The basic rules I try and eat by are these:
I used to always skip breakfast. Now I never do. Lately, it's a fruit smoothie made with yogurt, frozen strawberries, frozen blackberries, frozen blueberries, and a banana. Occasionally when I'm in a power/strength phase, I add a little protein powder. Quick and delicious.
Be sure you're getting enough quality fuel. If you aren't, you're athletic performance will suffer. Strength to weight ratio is important, no doubt, but without the right fuel, you'll crash.

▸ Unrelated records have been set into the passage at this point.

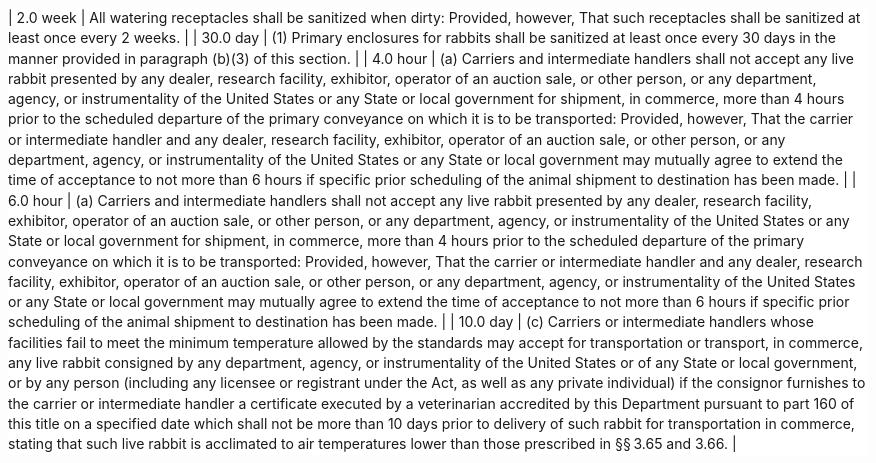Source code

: | 2.0 week    | All watering receptacles shall be sanitized when dirty: Provided, however, That such receptacles shall be sanitized at least once every 2 weeks.                                                                                                                                                                                                                                                                                                                                                                                                                                                                                                                                                                                                                                                                                                                                                                                                                                                                                                                           |
| 30.0 day    | (1) Primary enclosures for rabbits shall be sanitized at least once every 30 days in the manner provided in paragraph (b)(3) of this section.                                                                                                                                                                                                                                                                                                                                                                                                                                                                                                                                                                                                                                                                                                                                                                                                                                                                                                                              |
| 4.0 hour    | (a) Carriers and intermediate handlers shall not accept any live rabbit presented by any dealer, research facility, exhibitor, operator of an auction sale, or other person, or any department, agency, or instrumentality of the United States or any State or local government for shipment, in commerce, more than 4 hours prior to the scheduled departure of the primary conveyance on which it is to be transported: Provided, however, That the carrier or intermediate handler and any dealer, research facility, exhibitor, operator of an auction sale, or other person, or any department, agency, or instrumentality of the United States or any State or local government may mutually agree to extend the time of acceptance to not more than 6 hours if specific prior scheduling of the animal shipment to destination has been made.                                                                                                                                                                                                                      |
| 6.0 hour    | (a) Carriers and intermediate handlers shall not accept any live rabbit presented by any dealer, research facility, exhibitor, operator of an auction sale, or other person, or any department, agency, or instrumentality of the United States or any State or local government for shipment, in commerce, more than 4 hours prior to the scheduled departure of the primary conveyance on which it is to be transported: Provided, however, That the carrier or intermediate handler and any dealer, research facility, exhibitor, operator of an auction sale, or other person, or any department, agency, or instrumentality of the United States or any State or local government may mutually agree to extend the time of acceptance to not more than 6 hours if specific prior scheduling of the animal shipment to destination has been made.                                                                                                                                                                                                                      |
| 10.0 day    | (c) Carriers or intermediate handlers whose facilities fail to meet the minimum temperature allowed by the standards may accept for transportation or transport, in commerce, any live rabbit consigned by any department, agency, or instrumentality of the United States or of any State or local government, or by any person (including any licensee or registrant under the Act, as well as any private individual) if the consignor furnishes to the carrier or intermediate handler a certificate executed by a veterinarian accredited by this Department pursuant to part 160 of this title on a specified date which shall not be more than 10 days prior to delivery of such rabbit for transportation in commerce, stating that such live rabbit is acclimated to air temperatures lower than those prescribed in &#167;&#167;&#8201;3.65 and 3.66.                                                                                                                                                                                                            |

Instead of the 3 meals a day program I grew up on, I now snack throughout the day, leading up to a light dinner after training. I'm closer to 5 or 6 small meals now.
Experiment and Enjoy.
I don't force myself to eat things just because they're good for me. Food should make you smile. As easy as it is to always get what you know you like... try new things anyway. More often than not, I find an even healthier alternative that I like better.
Refuel, Recover, Rebuild.
I mostly go by "feel" when it comes to trying to eat right. The only exception is when it comes to post-workout eating. I'm not a stickler, and sometimes deviate when it means I get to hang out with friends after training, but I always try to jumpstart my recovery with chocolate milk or some liquid that contains a 4:1 carbs to protein ratio. I follow that with a light dinner that is low in fat, but high in protein, and contains good carbs. Fact is, I can tell the difference if I don't eat right after training or climbing, so I rarely follow a training session with heading to the bar for a beer.
Put simply, if you feel better, you'll perform better. Your body is a fine-tuned machine. Fuel it as such.